OpenAI o1能否在高级认知思维方面超越人类？ (Can OpenAI o1 outperform humans in higher-order cognitive thinking?)

This study evaluates the performance of OpenAI's o1-preview model in higher-order cognitive domains, including critical thinking, systematic thinking, computational thinking, data literacy, creative thinking, logical reasoning, and scientific reasoning. Using established benchmarks, we compared the o1-preview models's performance to human participants from diverse educational levels. o1-preview achieved a mean score of 24.33 on the Ennis-Weir Critical Thinking Essay Test (EWCTET), surpassing undergraduate (13.8) and postgraduate (18.39) participants (z = 1.60 and 0.90, respectively). In systematic thinking, it scored 46.1, SD = 4.12 on the Lake Urmia Vignette, significantly outperforming the human mean (20.08, SD = 8.13, z = 3.20). For data literacy, o1-preview scored 8.60, SD = 0.70 on Merk et al.'s "Use Data" dimension, compared to the human post-test mean of 4.17, SD = 2.02 (z = 2.19). On creative thinking tasks, the model achieved originality scores of 2.98, SD = 0.73, higher than the human mean of 1.74 (z = 0.71). In logical reasoning (LogiQA), it outperformed humans with average 90%, SD = 10% accuracy versus 86%, SD = 6.5% (z = 0.62). For scientific reasoning, it achieved near-perfect performance (mean = 0.99, SD = 0.12) on the TOSLS,, exceeding the highest human scores of 0.85, SD = 0.13 (z = 1.78). While o1-preview excelled in structured tasks, it showed limitations in problem-solving and adaptive reasoning. These results demonstrate the potential of AI to complement education in structured assessments but highlight the need for ethical oversight and refinement for broader applications.

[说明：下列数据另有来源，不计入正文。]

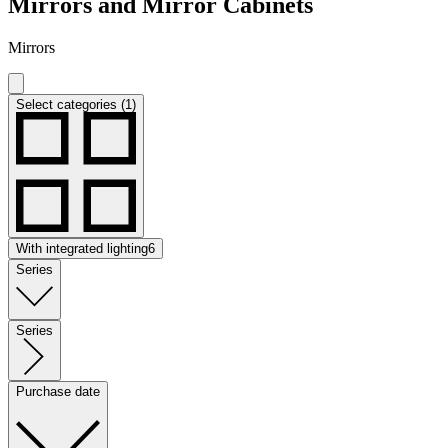
Mirrors and Mirror Cabinets
Mirrors
Select categories (1)
With integrated lighting
6
Series
Series
Purchase date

翻译：本研究评估了OpenAI的o1-preview模型在高级认知领域的表现，包括批判性思维、系统性思维、计算思维、数据素养、创造性思维、逻辑推理和科学推理。通过使用成熟的基准测试，我们将o1-preview模型的性能与不同教育水平的人类参与者进行了比较。在Ennis-Weir批判性思维论文测试（EWCTET）中，o1-preview的平均得分为24.33，超过了本科生（13.8）和研究生（18.39）参与者（z值分别为1.60和0.90）。在系统性思维方面，该模型在乌尔米亚湖情景测试中得分为46.1，标准差为4.12，显著优于人类平均分（20.08，标准差8.13，z = 3.20）。在数据素养方面，o1-preview在Merk等人的“使用数据”维度上得分为8.60，标准差0.70，而人类后测平均分为4.17，标准差2.02（z = 2.19）。在创造性思维任务中，该模型的原创性得分为2.98，标准差0.73，高于人类平均分1.74（z = 0.71）。在逻辑推理（LogiQA）方面，其平均准确率为90%，标准差10%，优于人类的86%，标准差6.5%（z = 0.62）。在科学推理方面，该模型在TOSLS测试中接近完美表现（均值0.99，标准差0.12），超过了人类最高得分0.85，标准差0.13（z = 1.78）。尽管o1-preview在结构化任务中表现出色，但在问题解决和适应性推理方面存在局限性。这些结果表明了人工智能在结构化评估中辅助教育的潜力，但也强调了在更广泛的应用中需要伦理监督和改进。